Rencontres littéraires avril/mai 2017

6 avril 2017

Nadine MONFILS : Elvis Cadillac – King from Charleroi : Avec sa chienne affublée d’une banane rose, Elvis sillonne les routes au volant de sa Cadillac ornée de cornes de vache pour aller donner des concerts. Abandonné à l’âge de 5 ans près des toilettes d’un restoroute, il a été recueilli par un couple d’épiciers fans de Georgette Plana, et est devenu Ze sosie officiel du King ! Invité à chanter pour l’anniversaire d’une vieille châtelaine, sur l’air de « Blue Moon », il va se retrouver au cœur d’un crime bien étrange, avec en prime une panoplie de pétés du couvercle !

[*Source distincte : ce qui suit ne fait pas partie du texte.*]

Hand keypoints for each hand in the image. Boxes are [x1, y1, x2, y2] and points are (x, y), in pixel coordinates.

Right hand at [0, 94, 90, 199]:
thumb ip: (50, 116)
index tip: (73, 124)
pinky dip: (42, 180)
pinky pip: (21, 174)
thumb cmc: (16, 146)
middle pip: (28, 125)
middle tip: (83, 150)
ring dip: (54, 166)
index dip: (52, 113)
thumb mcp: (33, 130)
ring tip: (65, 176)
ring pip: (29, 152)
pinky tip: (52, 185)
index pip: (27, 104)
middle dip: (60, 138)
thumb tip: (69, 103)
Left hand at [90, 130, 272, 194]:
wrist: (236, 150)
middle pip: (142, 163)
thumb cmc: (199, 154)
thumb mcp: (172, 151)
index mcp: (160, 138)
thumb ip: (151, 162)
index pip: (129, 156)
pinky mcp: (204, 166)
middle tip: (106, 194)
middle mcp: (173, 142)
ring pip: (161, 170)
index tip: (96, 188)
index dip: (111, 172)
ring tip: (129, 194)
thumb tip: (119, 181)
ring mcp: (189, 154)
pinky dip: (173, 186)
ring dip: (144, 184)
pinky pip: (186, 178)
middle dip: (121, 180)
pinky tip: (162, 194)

Shumona SINHA : Apatride : Esha a quitté Calcutta pour s’installer à Paris, la ville dont elle rêvait. Or d’année en année, les déceptions s’accumulent, tout devient plus sombre et plus violent autour d’elle. Issue d’une famille de paysans pauvres, Mina vit près de Calcutta. Par ignorance ou par crédulité elle est entraînée à la fois dans un mouvement d’insurrection paysanne qui la dépasse, et dans une passion irraisonnée pour son cousin Sam qui lui fait commettre l’irréparable. Les destins d’Esha et de Mina se répondent dans ce roman qui ne ménage ni notre société, ni la société indienne.

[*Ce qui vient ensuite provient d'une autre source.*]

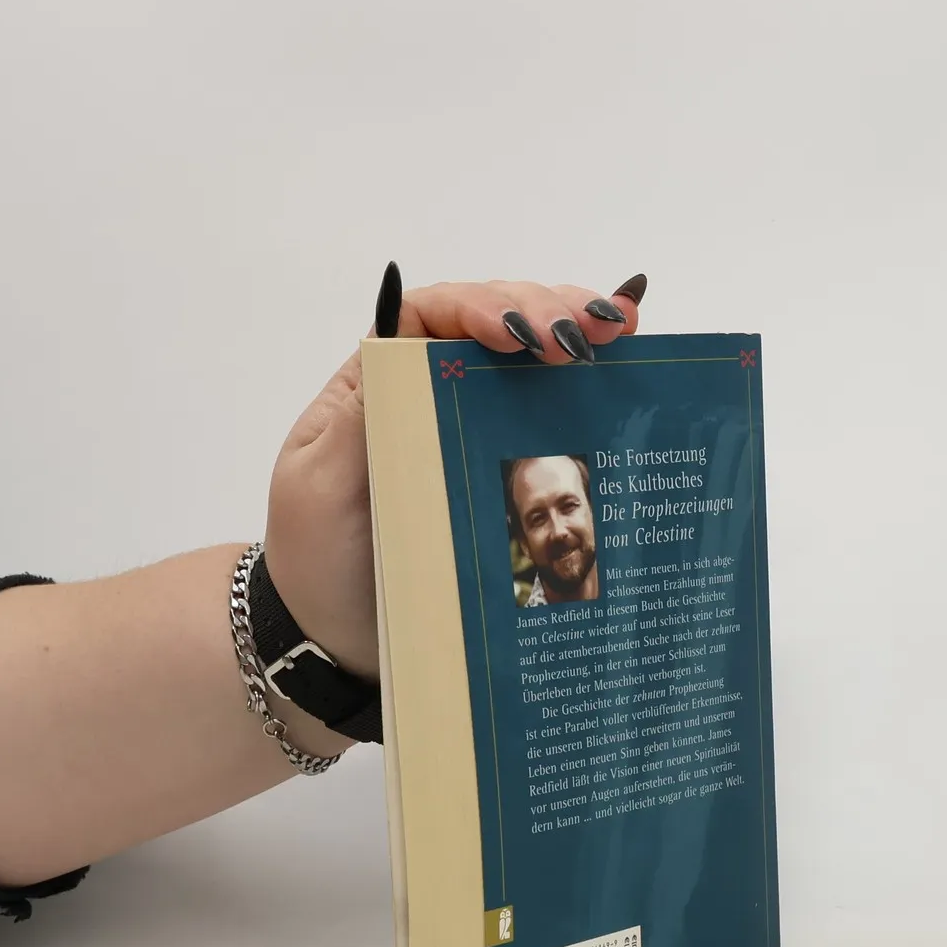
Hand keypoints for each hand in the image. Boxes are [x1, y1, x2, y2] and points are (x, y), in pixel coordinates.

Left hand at [260, 272, 646, 691]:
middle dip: (545, 310)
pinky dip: (594, 382)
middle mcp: (435, 395)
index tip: (518, 334)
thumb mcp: (318, 486)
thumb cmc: (318, 560)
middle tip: (589, 332)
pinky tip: (628, 362)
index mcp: (382, 386)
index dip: (481, 307)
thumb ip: (356, 420)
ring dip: (578, 328)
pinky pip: (555, 414)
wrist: (339, 638)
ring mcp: (478, 429)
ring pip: (532, 358)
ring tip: (619, 329)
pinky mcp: (512, 471)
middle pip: (495, 323)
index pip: (433, 316)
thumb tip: (398, 352)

Dominique MANOTTI : Le corps noir : Entre le débarquement des Alliés et la libération de Paris, deux mois et demi s’écoulent. La SS allemande – le « corps noir » et la Gestapo française règnent encore. Dans leur sillage, industriels, banquiers et artistes s’enrichissent et mènent une vie de plaisir. Mais les plus perspicaces sentent le vent tourner…. Ce roman peint ceux qui perdent, ceux qui s’en sortent et ceux qui se retrouvent toujours, quoi qu’il arrive, dans le camp des vainqueurs.

4 mai 2017

Lionel DUROY : L’hiver des hommes : Pourquoi la fille du général MLADIC, commandant en chef des forces serbes durant le siège de SARAJEVO, accusé de génocide, s’est-elle tiré une balle dans la tête avec le revolver préféré de son père ? C’est pour tenter de répondre à cette question que Marc, écrivain passionné depuis toujours par le destin des enfants de criminels de guerre, s’envole pour BELGRADE, en novembre 2010.

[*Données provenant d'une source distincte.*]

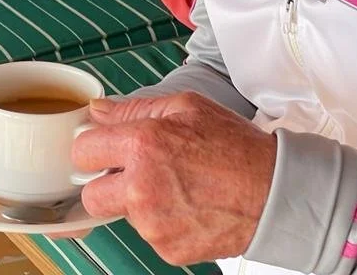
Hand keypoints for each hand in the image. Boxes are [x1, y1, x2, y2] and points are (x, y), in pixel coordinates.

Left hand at [70, 92, 277, 264]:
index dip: (95, 148)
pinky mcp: (166, 248)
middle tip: (136, 174)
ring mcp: (153, 224)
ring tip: (178, 187)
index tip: (106, 149)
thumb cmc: (236, 146)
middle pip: (90, 195)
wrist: (273, 192)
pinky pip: (149, 234)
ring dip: (139, 203)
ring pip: (123, 215)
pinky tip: (188, 206)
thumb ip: (136, 108)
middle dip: (107, 184)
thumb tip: (98, 110)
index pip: (83, 151)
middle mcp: (142, 187)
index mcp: (144, 144)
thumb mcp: (188, 107)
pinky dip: (163, 222)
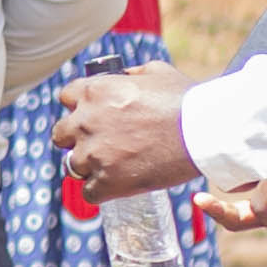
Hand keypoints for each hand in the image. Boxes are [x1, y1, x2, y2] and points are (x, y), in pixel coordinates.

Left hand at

Joann SFARR : Comment tu parles de ton père : « Papa est né l’année ou tonton Adolf est devenu chancelier en 1933. C’est l’année où pour la première fois on a découvert le monstre du Loch Ness. C’est l’année enfin où sortent King Kong sur les écrans. Mon père c’est pas rien ». «  Ce sont les huit jours d’agonie de mon père, aucun suspens il meurt à la fin ». Tout le monde n’a pas la chance d’avoir un père comme André SFARR. Ce Livre pudique, émouvant et très personnel est le Kaddish de J. SFARR pour son père.

Alexandre JOLLIEN : Éloge de la faiblesse : récit autobiographique. L’auteur, handicapé moteur, a, de par sa pugnacité et son intelligence, su tirer profit de ce handicap. Il nous invite par ailleurs à une réflexion singulière mais nécessaire sur la distinction entre le normal et l’anormal.

François SUCHET : Sous les ailes de l’hippocampe : Ancien pilote de ligne, l’auteur a tout vu mais à 12 000 mètres de haut. Paris-Canton (chine) c’est son job, aux commandes de son long courrier frappé de l’emblématique logo d’Air France. Le découvrir, c’est le voir au raz du sol, en VTT, équipé d’une caméra et d’un GPS et d’un téléphone portable. Neuf pays traversés, des mois de pédalage, sevré de sa famille qui vit difficilement son escapade. Et c’est la vie, des rencontres, des angoisses, des peines et des joies. De la Chine à la France l’auteur s’éprouve.